» **Data shown**:
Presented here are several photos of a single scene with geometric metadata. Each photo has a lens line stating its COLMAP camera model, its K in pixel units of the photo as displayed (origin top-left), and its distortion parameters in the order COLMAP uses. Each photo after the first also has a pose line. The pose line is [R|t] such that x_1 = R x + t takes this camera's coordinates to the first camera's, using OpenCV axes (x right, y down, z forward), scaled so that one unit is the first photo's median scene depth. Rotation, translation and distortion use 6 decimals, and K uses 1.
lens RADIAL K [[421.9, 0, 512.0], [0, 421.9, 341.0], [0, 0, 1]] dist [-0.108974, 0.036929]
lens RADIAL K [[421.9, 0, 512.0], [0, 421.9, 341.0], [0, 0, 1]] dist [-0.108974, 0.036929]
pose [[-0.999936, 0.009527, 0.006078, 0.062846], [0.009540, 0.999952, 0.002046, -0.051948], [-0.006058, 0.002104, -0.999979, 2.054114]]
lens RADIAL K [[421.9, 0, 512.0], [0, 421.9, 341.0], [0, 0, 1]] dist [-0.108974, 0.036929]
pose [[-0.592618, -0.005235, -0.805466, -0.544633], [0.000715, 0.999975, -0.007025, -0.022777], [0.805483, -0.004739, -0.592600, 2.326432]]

==

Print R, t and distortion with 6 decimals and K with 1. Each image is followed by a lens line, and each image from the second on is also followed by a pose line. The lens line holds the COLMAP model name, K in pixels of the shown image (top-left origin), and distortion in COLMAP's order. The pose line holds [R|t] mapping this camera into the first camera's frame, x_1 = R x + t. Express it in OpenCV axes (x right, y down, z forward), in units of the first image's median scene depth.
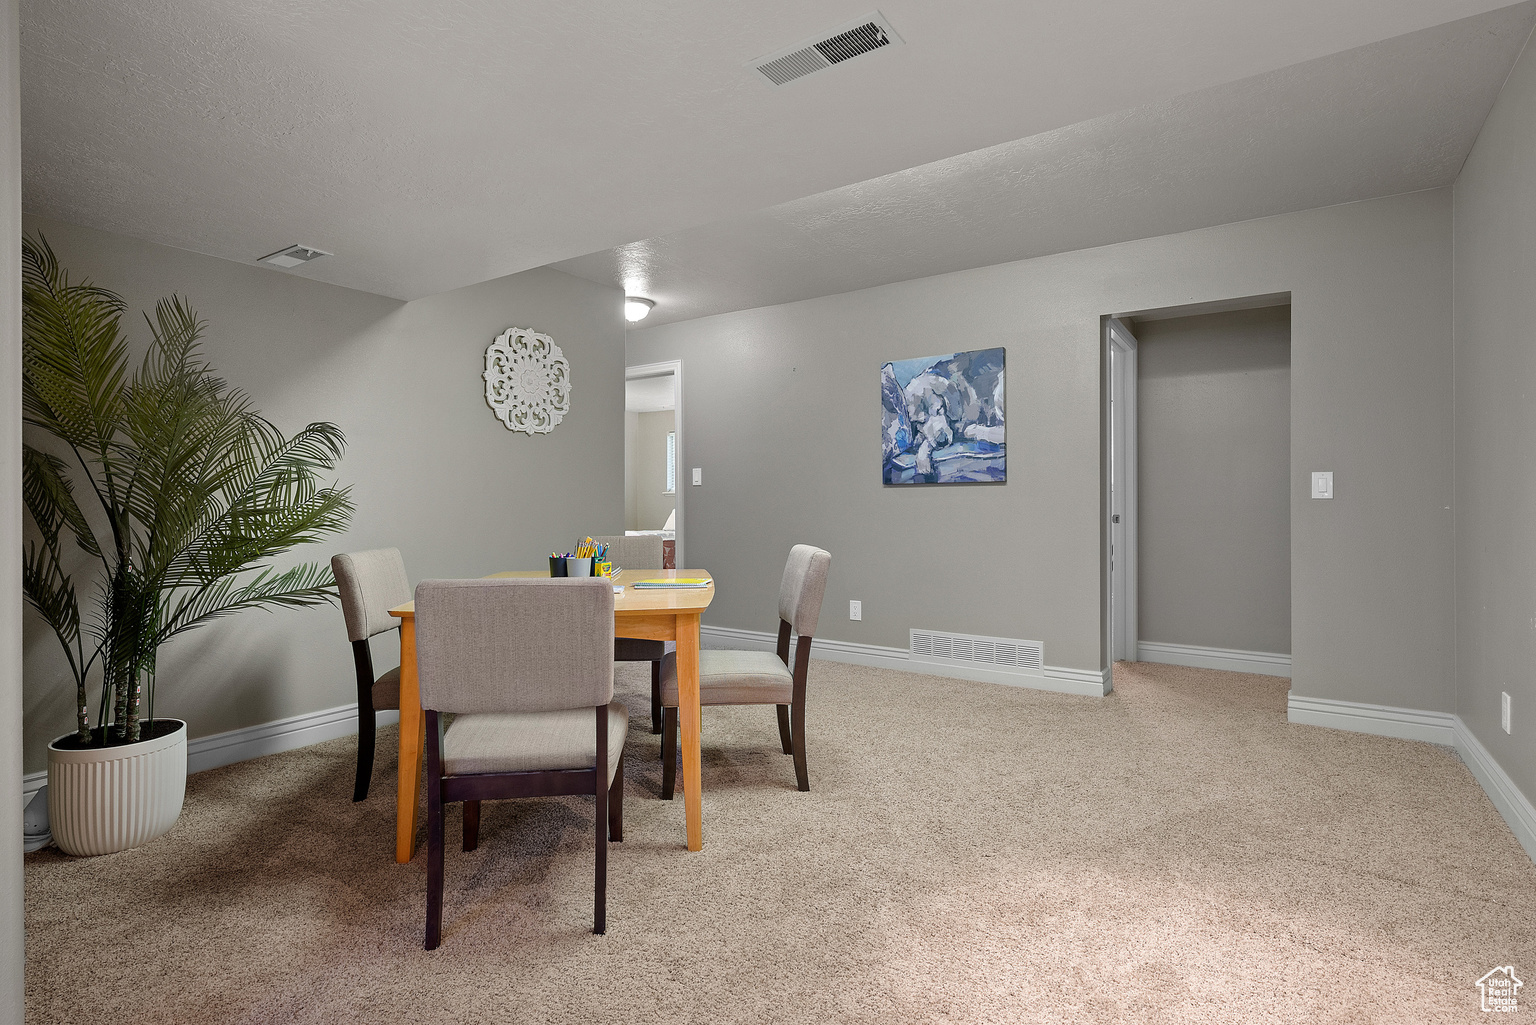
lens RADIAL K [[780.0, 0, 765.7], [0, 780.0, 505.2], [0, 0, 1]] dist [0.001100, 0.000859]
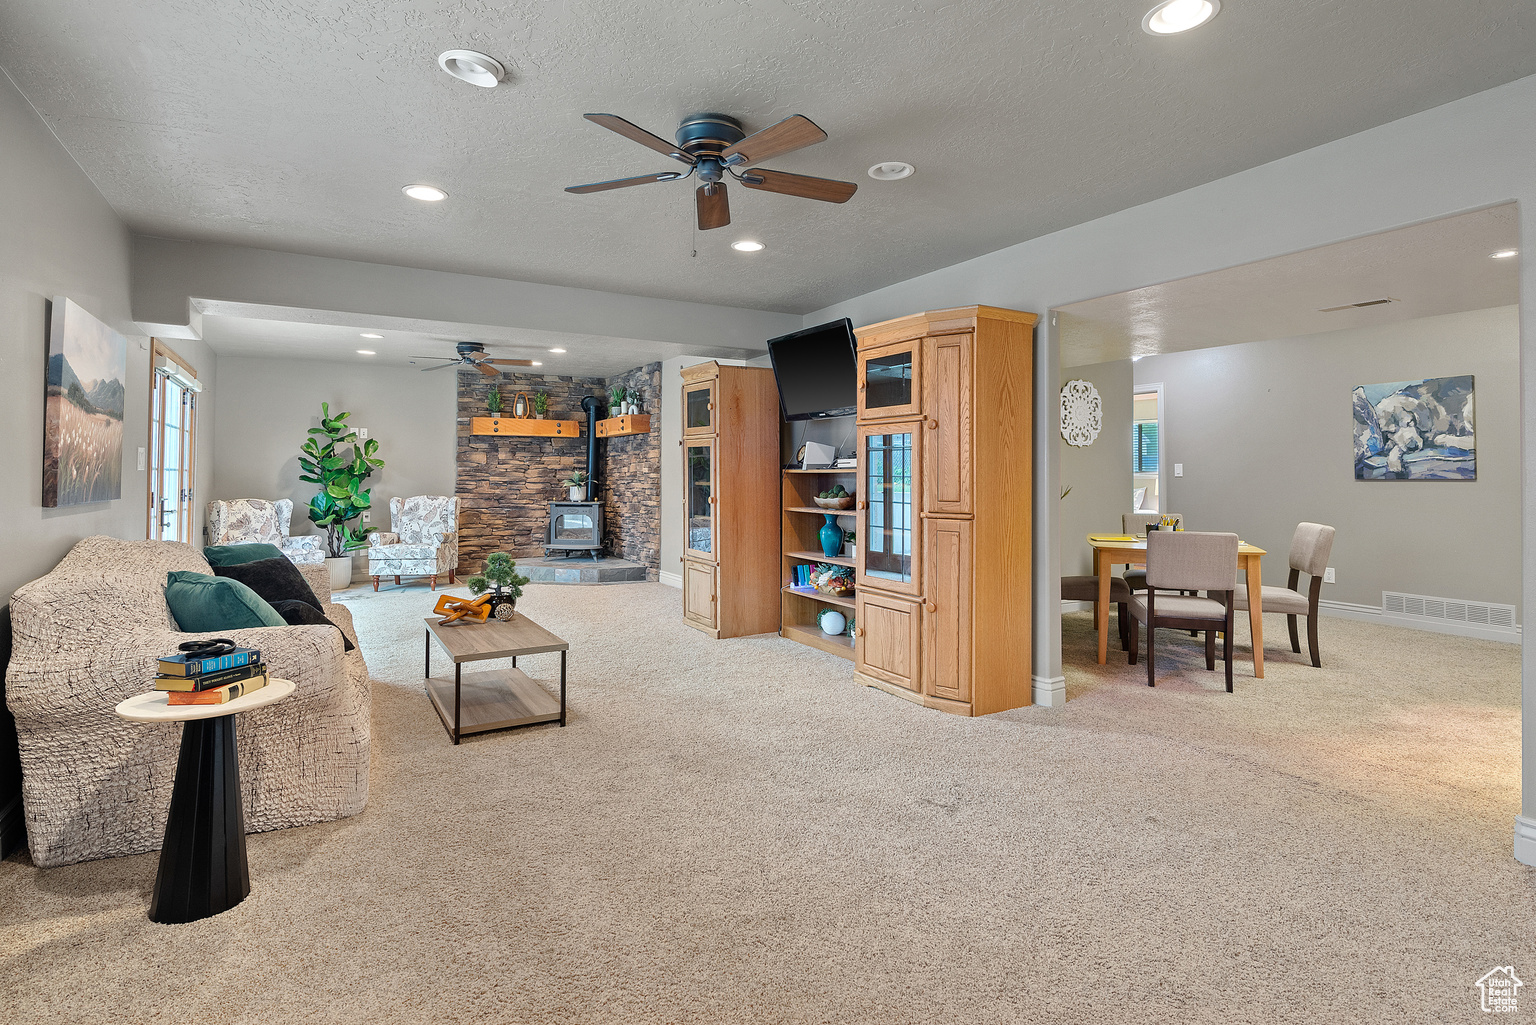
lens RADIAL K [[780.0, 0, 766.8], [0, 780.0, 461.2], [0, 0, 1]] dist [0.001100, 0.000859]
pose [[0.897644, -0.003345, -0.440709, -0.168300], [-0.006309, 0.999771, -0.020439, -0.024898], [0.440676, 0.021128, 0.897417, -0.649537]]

» **Task**:
Reproduce everything from the line containing "Print R, t and" down to the line containing "505.2], [0, 0, 1]] dist [0.001100, 0.000859]", substituting "decimal places" for "decimals" and leaving everything else unchanged. Omit the pictures from your answer.

» **Your response**:
Print R, t and distortion with 6 decimal places and K with 1. Each image is followed by a lens line, and each image from the second on is also followed by a pose line. The lens line holds the COLMAP model name, K in pixels of the shown image (top-left origin), and distortion in COLMAP's order. The pose line holds [R|t] mapping this camera into the first camera's frame, x_1 = R x + t. Express it in OpenCV axes (x right, y down, z forward), in units of the first image's median scene depth.
lens RADIAL K [[780.0, 0, 765.7], [0, 780.0, 505.2], [0, 0, 1]] dist [0.001100, 0.000859]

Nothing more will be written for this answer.